## WHAT IS REQUIRED
Unless it is a picture, every line from the start of the entries through the line with "right knee: (102, 1094)" must be retyped exactly.

Pose landmark coordinates:
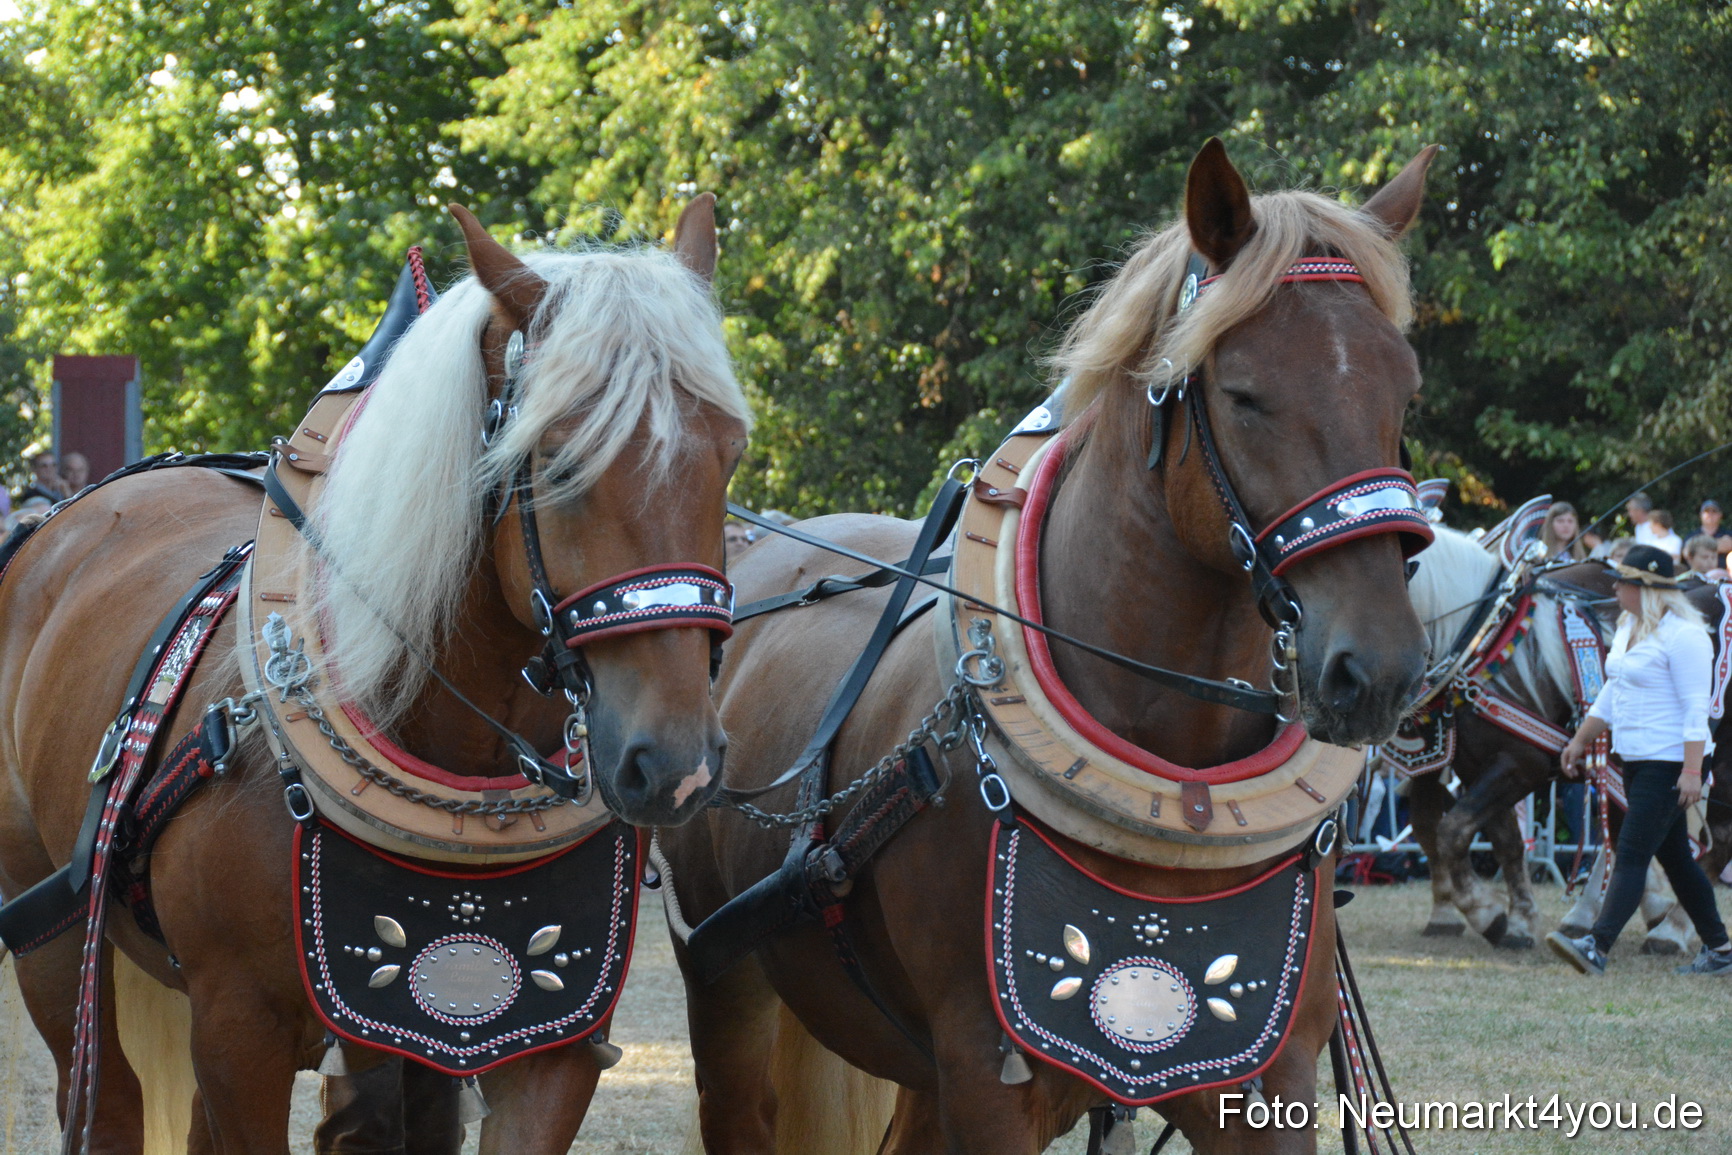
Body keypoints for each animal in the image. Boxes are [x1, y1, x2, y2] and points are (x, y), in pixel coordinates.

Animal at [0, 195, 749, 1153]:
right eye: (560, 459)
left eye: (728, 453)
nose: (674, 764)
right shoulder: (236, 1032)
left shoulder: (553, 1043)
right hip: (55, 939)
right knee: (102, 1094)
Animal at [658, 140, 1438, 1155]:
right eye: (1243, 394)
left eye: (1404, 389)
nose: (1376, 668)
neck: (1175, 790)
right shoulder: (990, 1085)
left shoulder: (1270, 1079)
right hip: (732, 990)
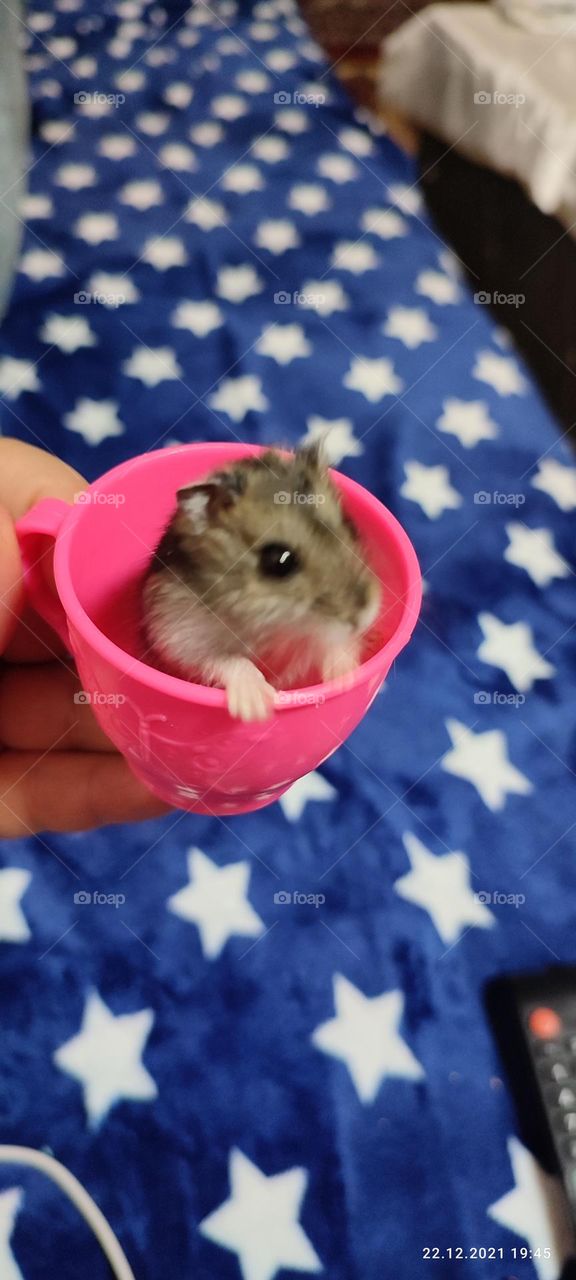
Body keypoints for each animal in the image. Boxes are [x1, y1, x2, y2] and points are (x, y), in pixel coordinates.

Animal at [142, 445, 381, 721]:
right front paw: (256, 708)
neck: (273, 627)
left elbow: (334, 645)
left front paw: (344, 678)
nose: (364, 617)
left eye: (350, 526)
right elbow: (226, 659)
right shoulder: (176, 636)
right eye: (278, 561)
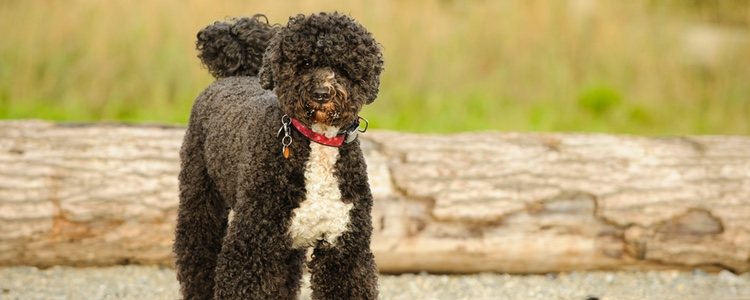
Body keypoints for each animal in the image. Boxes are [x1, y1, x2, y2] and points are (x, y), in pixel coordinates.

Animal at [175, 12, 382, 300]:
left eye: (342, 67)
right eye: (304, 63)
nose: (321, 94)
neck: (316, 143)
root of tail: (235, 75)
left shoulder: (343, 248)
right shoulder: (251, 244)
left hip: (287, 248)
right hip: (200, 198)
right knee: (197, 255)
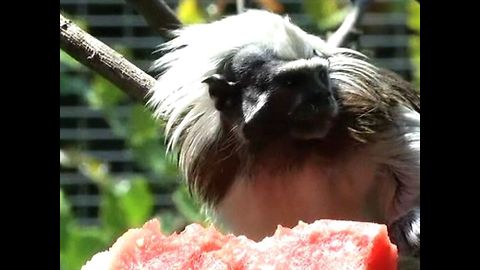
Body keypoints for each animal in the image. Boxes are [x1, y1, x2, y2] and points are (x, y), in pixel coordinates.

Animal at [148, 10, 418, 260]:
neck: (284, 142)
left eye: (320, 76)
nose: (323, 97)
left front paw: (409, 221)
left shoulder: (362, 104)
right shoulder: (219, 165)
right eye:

## EXERCISE RESULT
Body keypoints for each animal in the image. Boxes are [x1, y1, x2, y2] and points are (x, y), in pixel coordinates.

Animal at [0, 195, 749, 1153]:
right eye: (560, 459)
left eye: (728, 453)
nose: (674, 764)
right shoulder: (236, 1032)
left shoulder: (553, 1043)
right hip: (55, 939)
right knee: (102, 1094)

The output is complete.